The CLOUD Act. Many firms try to solve this with EU data residency: "our provider stores everything in Frankfurt." That addresses geography, not jurisdiction. Under the US CLOUD Act, a US-owned provider can be compelled to produce data in its control wherever it is stored, so a Frankfurt region with a US parent is still reachable under US law. Residency is not the same as sovereignty; the detail is in the CLOUD Act explained. For a lawyer, that residual reachability is precisely the kind of exposure that is hard to square with a binding secrecy obligation.
The EU AI Act. Going the other way (self-hosting) does not put you outside the rules either. If a firm runs a model to process its own matters, it is acting as a deployer, and deployer duties (AI literacy, transparency where it applies, and the high-risk obligations if your use ever falls into that tier) still attach. As the AI Act and self-hosting sets out, self-hosting trims the provider-side story; it does not hand you an exemption.
Why local or BYOK is the cleanest answer
Put the three regimes together and one approach is structurally simpler than the rest: don't disclose the file to a third party at all.
Run the model on the firm's own hardware (on-device AI) or against your own provider key (BYOK), and the privileged document never leaves your control. There is no mitwirkende Person to bind under § 203, because there is no outside party in the loop. There is no third-country transfer to paper over, and no US-owned processor for a foreign order to reach. The hardest parts of the analysis don't get answered so much as they stop arising.

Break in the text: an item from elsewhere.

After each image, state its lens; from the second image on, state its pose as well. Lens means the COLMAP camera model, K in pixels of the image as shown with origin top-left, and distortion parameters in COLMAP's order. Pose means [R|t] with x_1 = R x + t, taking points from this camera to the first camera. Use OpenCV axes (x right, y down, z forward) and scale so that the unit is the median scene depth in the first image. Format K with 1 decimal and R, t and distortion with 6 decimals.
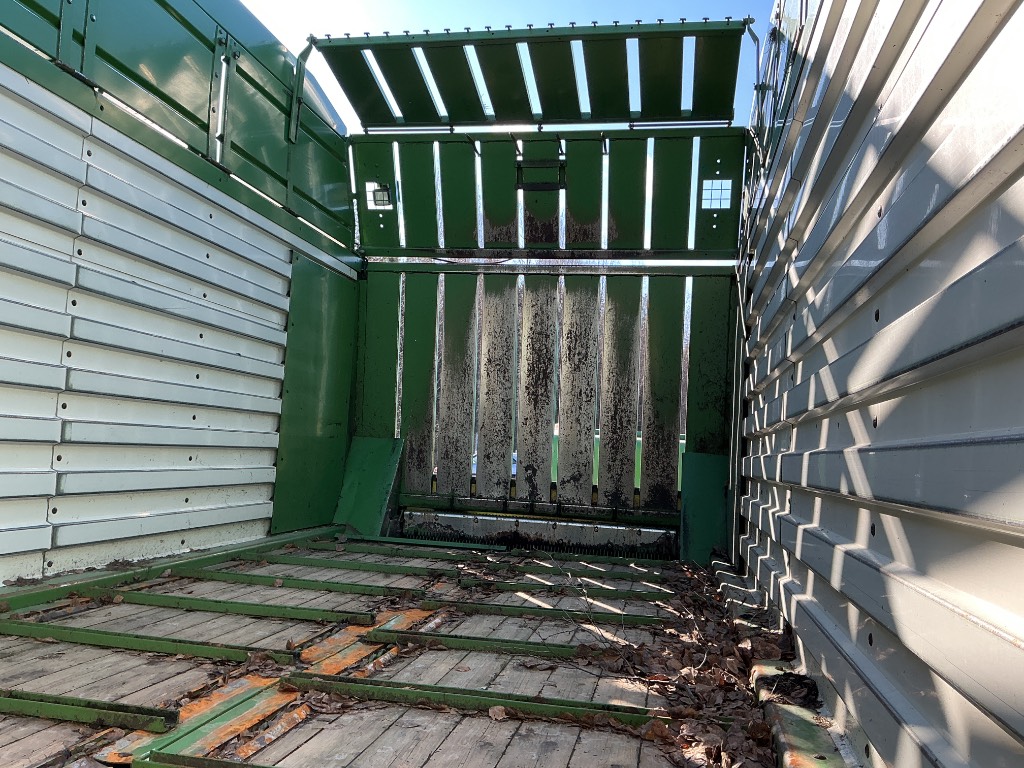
lens RADIAL K [[854.3, 0, 512.0], [0, 854.3, 384.0], [0, 0, 1]] dist [0.113463, -0.223537]
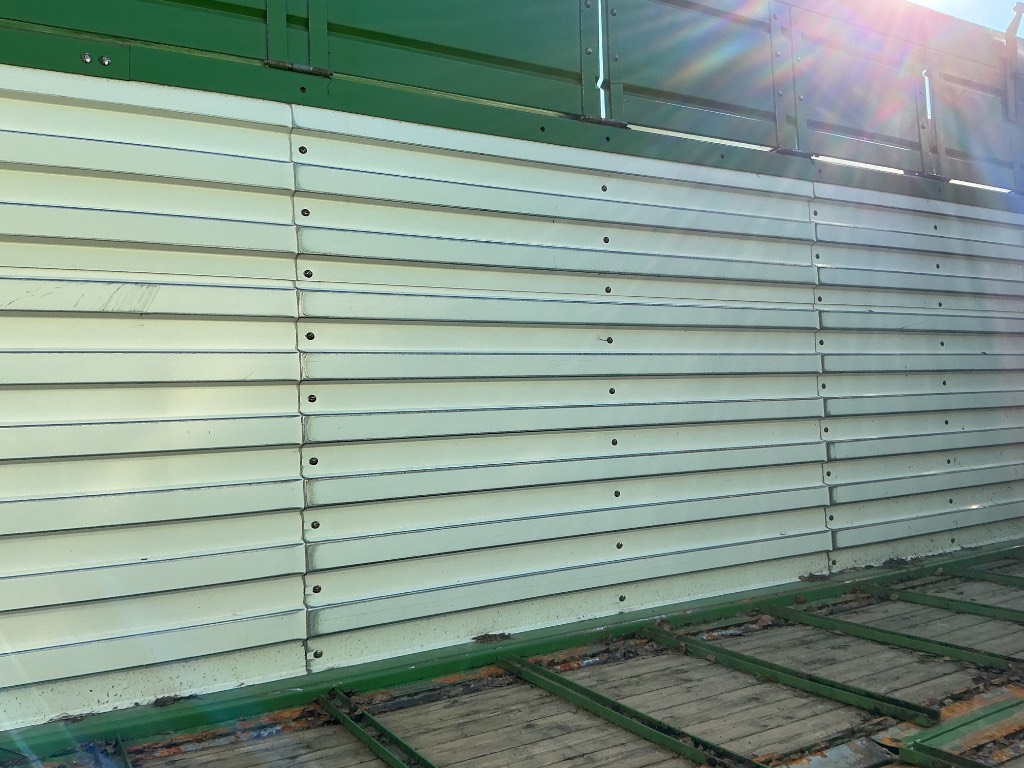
lens RADIAL K [[859.9, 0, 513.9], [0, 859.9, 400.2], [0, 0, 1]] dist [0.043469, -0.085921]
pose [[0.661111, -0.102310, -0.743280, 0.084004], [0.139863, 0.990099, -0.011882, -0.061880], [0.737137, -0.096102, 0.668875, -0.102886]]
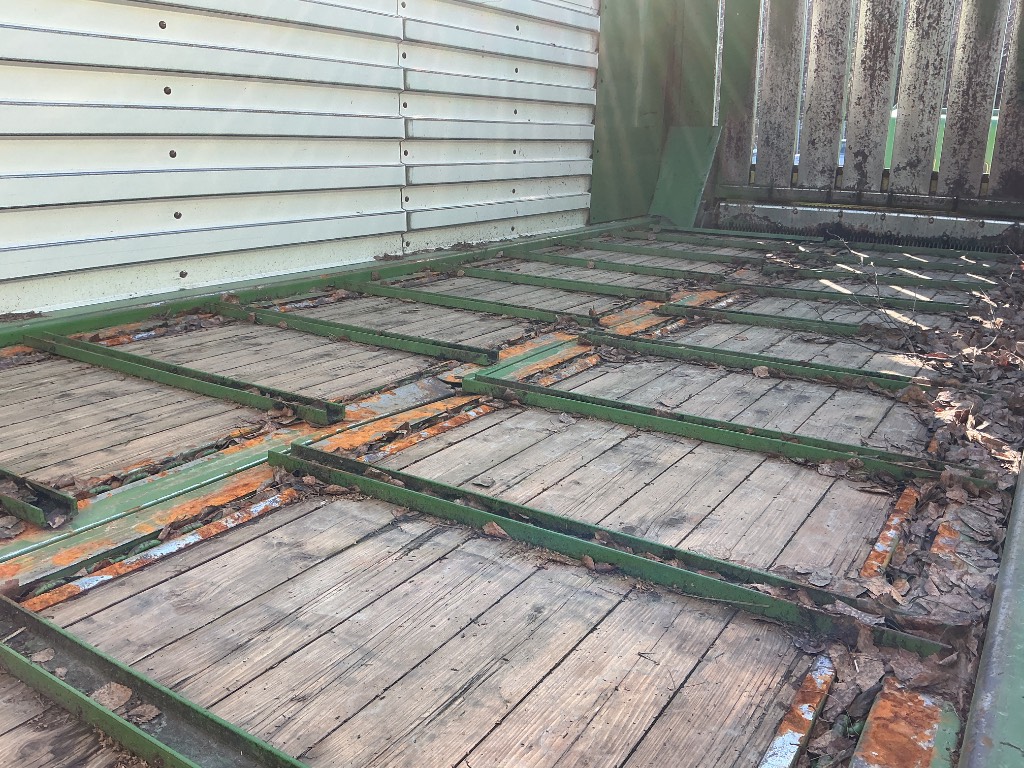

Two honest caveats, because overclaiming here is its own risk:
- Self-hosting is not an exemption. You remain the GDPR controller, you still owe your clients the full professional confidentiality duty, and your AI-Act deployer obligations still apply. What local inference removes is the disclosure to an outside party, the single riskiest ingredient, not the rest of your duties.
- You still have to run it well. Access control, retention, and security of the local system are now your responsibility instead of a vendor's. That is a stronger position, not a free one.
Where pdf2okf fits
pdf2okf is built for exactly this constraint. It turns a PDF into OKF-compatible markdown concept files plus the figures it extracts, packaged as a portable OKFZ workspace. An agent then reads those plain files directly (it greps the text, with no vector database in the middle), so answers are deterministic and cited: the code counts the exact figures, and the model reports them rather than guessing.
Crucially, all of that runs on your own hardware, or against your own key. No page of a privileged file is uploaded to a third party, so there is no outside disclosure to justify under § 203, no transfer to safeguard under the GDPR, and no foreign processor to worry about under the CLOUD Act. (For the record: OKF, the Open Knowledge Format, is Google's open standard; pdf2okf is compatible with it, not the author of it.)
That doesn't make compliance disappear; nothing can. It removes the one thing a law firm genuinely cannot risk, sending a client's secrets to someone else's computer, and leaves you with a confidentiality story you can state in a single sentence: the file never left.